Where a line in the listing below contains the word "Absätzen", copy that line.

The input =>

== Segment start ==

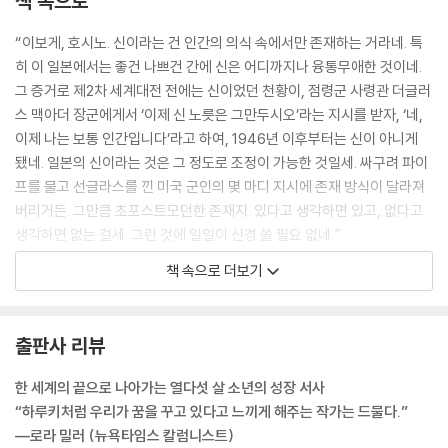
책 속으로
“이보게, 호시노. 신이라는 건 인간의 의식 속에서만 존재하는 거라네. 특
히 이 일본에서는 좋건 나쁘건 간에 신은 어디까지나 융통무애한 것이네.
그 증거로 제2차 세계대전 전에는 신이었던 천황이, 점령군 사령관 더글러
스 맥아더 장군에게서 ‘이제 신 노릇은 그만두시오’라는 지시를 받자, ‘네,
이제 나는 보통 인간입니다’라고 하여, 1946년 이후부터는 신이 아니게
됐네. 일본의 신이라는 것은 그 정도로 조정이 가능한 것일세. 싸구려 파이
프를 물고 선글라스를 낀 미국 군인의 몇 마디 지시에 존재 방식이 달라져
버리거든. 그만큼 초포스트모던한 존재지. 있다고 생각하면 있고, 없다고
생각하면 없는 걸세. 그런 것에 일일이 신경 쓸 필요 없네.”
--- pp.119-120
책 속으로 더보기
그 대신 전쟁에 대해 생각한다. 나폴레옹의 전쟁에 대해 생각하고, 일본군
병사들이 싸워야만 했던 전쟁에 대해 생각한다. 손도끼의 확실한 무게를
출판사 리뷰
손바닥에 느낀다. 새로 간 예리하고 하얀 날이 생생하게 내 눈을 쏘아본다.
나도 모르게 눈을 돌린다. 어째서 사람들은 싸우는 것일까? 왜 수십만, 수
한 세계의 끝으로 나아가는 열다섯 살 소년의 성장 서사
백만의 사람들이 집단으로 서로 죽이지 않으면 안 되는 것일까? 그런 싸움
“하루키처럼 우리가 꿈을 꾸고 있다고 느끼게 해주는 작가는 드물다.”
은 분노에서 비롯되는 것일까? 아니면 공포에서 비롯되는 것일까? 아니면
―로라 밀러 (뉴욕타임스 칼럼니스트)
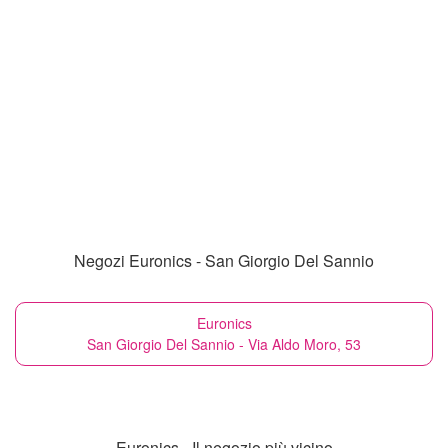
Negozi Euronics - San Giorgio Del Sannio
Euronics
San Giorgio Del Sannio - Via Aldo Moro, 53
Euronics - Il negozio più vicino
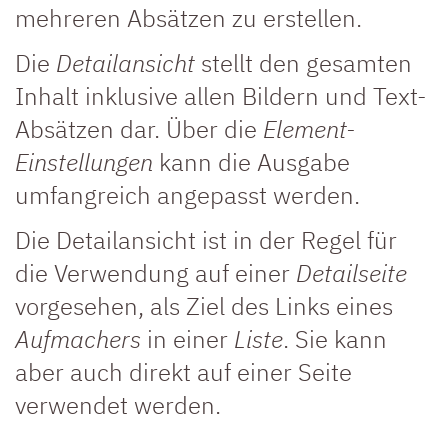
mehreren Absätzen zu erstellen.
Die
Detailansicht
stellt den gesamten
Inhalt inklusive allen Bildern und Text-
Absätzen dar. Über die
Element-
Einstellungen
kann die Ausgabe
umfangreich angepasst werden.
Die Detailansicht ist in der Regel für
die Verwendung auf einer
Detailseite
vorgesehen, als Ziel des Links eines
Aufmachers
in einer
Liste
. Sie kann
aber auch direkt auf einer Seite
verwendet werden.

== Segment end ==

Reply =>
mehreren Absätzen zu erstellen.
Absätzen dar. Über die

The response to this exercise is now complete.